Work required >> Only the lines that contain the string "open" belong in the answer; pull them from the records.

[Rendered images with source text]
[Start of section]

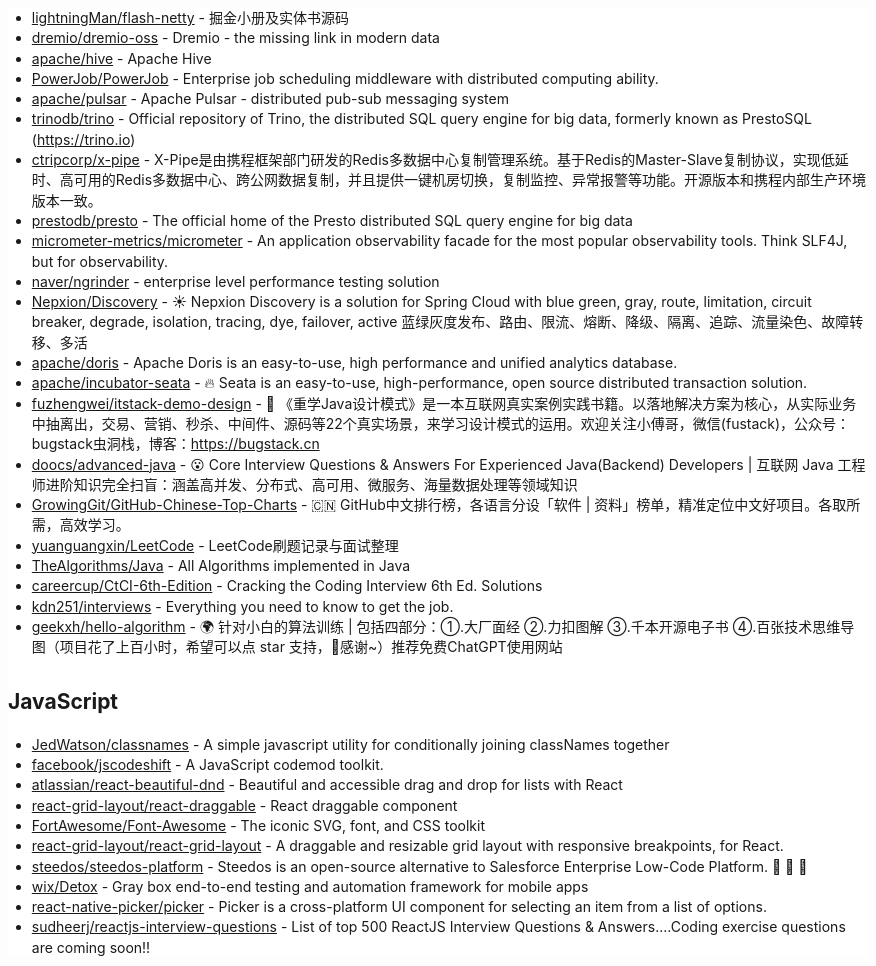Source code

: - [lightningMan/flash-netty](https://github.com/lightningMan/flash-netty) - 掘金小册及实体书源码
- [dremio/dremio-oss](https://github.com/dremio/dremio-oss) - Dremio - the missing link in modern data
- [apache/hive](https://github.com/apache/hive) - Apache Hive
- [PowerJob/PowerJob](https://github.com/PowerJob/PowerJob) - Enterprise job scheduling middleware with distributed computing ability.
- [apache/pulsar](https://github.com/apache/pulsar) - Apache Pulsar - distributed pub-sub messaging system
- [trinodb/trino](https://github.com/trinodb/trino) - Official repository of Trino, the distributed SQL query engine for big data, formerly known as PrestoSQL (https://trino.io)
- [ctripcorp/x-pipe](https://github.com/ctripcorp/x-pipe) - X-Pipe是由携程框架部门研发的Redis多数据中心复制管理系统。基于Redis的Master-Slave复制协议，实现低延时、高可用的Redis多数据中心、跨公网数据复制，并且提供一键机房切换，复制监控、异常报警等功能。开源版本和携程内部生产环境版本一致。
- [prestodb/presto](https://github.com/prestodb/presto) - The official home of the Presto distributed SQL query engine for big data
- [micrometer-metrics/micrometer](https://github.com/micrometer-metrics/micrometer) - An application observability facade for the most popular observability tools. Think SLF4J, but for observability.
- [naver/ngrinder](https://github.com/naver/ngrinder) - enterprise level performance testing solution
- [Nepxion/Discovery](https://github.com/Nepxion/Discovery) - ☀️ Nepxion Discovery is a solution for Spring Cloud with blue green, gray, route, limitation, circuit breaker, degrade, isolation, tracing, dye, failover, active 蓝绿灰度发布、路由、限流、熔断、降级、隔离、追踪、流量染色、故障转移、多活
- [apache/doris](https://github.com/apache/doris) - Apache Doris is an easy-to-use, high performance and unified analytics database.
- [apache/incubator-seata](https://github.com/apache/incubator-seata) - :fire: Seata is an easy-to-use, high-performance, open source distributed transaction solution.
- [fuzhengwei/itstack-demo-design](https://github.com/fuzhengwei/itstack-demo-design) - :art: 《重学Java设计模式》是一本互联网真实案例实践书籍。以落地解决方案为核心，从实际业务中抽离出，交易、营销、秒杀、中间件、源码等22个真实场景，来学习设计模式的运用。欢迎关注小傅哥，微信(fustack)，公众号：bugstack虫洞栈，博客：https://bugstack.cn
- [doocs/advanced-java](https://github.com/doocs/advanced-java) - 😮 Core Interview Questions & Answers For Experienced Java(Backend) Developers | 互联网 Java 工程师进阶知识完全扫盲：涵盖高并发、分布式、高可用、微服务、海量数据处理等领域知识
- [GrowingGit/GitHub-Chinese-Top-Charts](https://github.com/GrowingGit/GitHub-Chinese-Top-Charts) - :cn: GitHub中文排行榜，各语言分设「软件 | 资料」榜单，精准定位中文好项目。各取所需，高效学习。
- [yuanguangxin/LeetCode](https://github.com/yuanguangxin/LeetCode) - LeetCode刷题记录与面试整理
- [TheAlgorithms/Java](https://github.com/TheAlgorithms/Java) - All Algorithms implemented in Java
- [careercup/CtCI-6th-Edition](https://github.com/careercup/CtCI-6th-Edition) - Cracking the Coding Interview 6th Ed. Solutions
- [kdn251/interviews](https://github.com/kdn251/interviews) - Everything you need to know to get the job.
- [geekxh/hello-algorithm](https://github.com/geekxh/hello-algorithm) - 🌍 针对小白的算法训练 | 包括四部分：①.大厂面经 ②.力扣图解  ③.千本开源电子书 ④.百张技术思维导图（项目花了上百小时，希望可以点 star 支持，🌹感谢~）推荐免费ChatGPT使用网站

## JavaScript 

- [JedWatson/classnames](https://github.com/JedWatson/classnames) - A simple javascript utility for conditionally joining classNames together
- [facebook/jscodeshift](https://github.com/facebook/jscodeshift) - A JavaScript codemod toolkit.
- [atlassian/react-beautiful-dnd](https://github.com/atlassian/react-beautiful-dnd) - Beautiful and accessible drag and drop for lists with React
- [react-grid-layout/react-draggable](https://github.com/react-grid-layout/react-draggable) - React draggable component
- [FortAwesome/Font-Awesome](https://github.com/FortAwesome/Font-Awesome) - The iconic SVG, font, and CSS toolkit
- [react-grid-layout/react-grid-layout](https://github.com/react-grid-layout/react-grid-layout) - A draggable and resizable grid layout with responsive breakpoints, for React.
- [steedos/steedos-platform](https://github.com/steedos/steedos-platform) - Steedos is an open-source alternative to Salesforce Enterprise Low-Code Platform. 🤖 🎨 🚀
- [wix/Detox](https://github.com/wix/Detox) - Gray box end-to-end testing and automation framework for mobile apps
- [react-native-picker/picker](https://github.com/react-native-picker/picker) - Picker is a cross-platform UI component for selecting an item from a list of options.
- [sudheerj/reactjs-interview-questions](https://github.com/sudheerj/reactjs-interview-questions) - List of top 500 ReactJS Interview Questions & Answers....Coding exercise questions are coming soon!!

[End of section]

Solution for this problem >>
- [apache/incubator-seata](https://github.com/apache/incubator-seata) - :fire: Seata is an easy-to-use, high-performance, open source distributed transaction solution.
- [steedos/steedos-platform](https://github.com/steedos/steedos-platform) - Steedos is an open-source alternative to Salesforce Enterprise Low-Code Platform. 🤖 🎨 🚀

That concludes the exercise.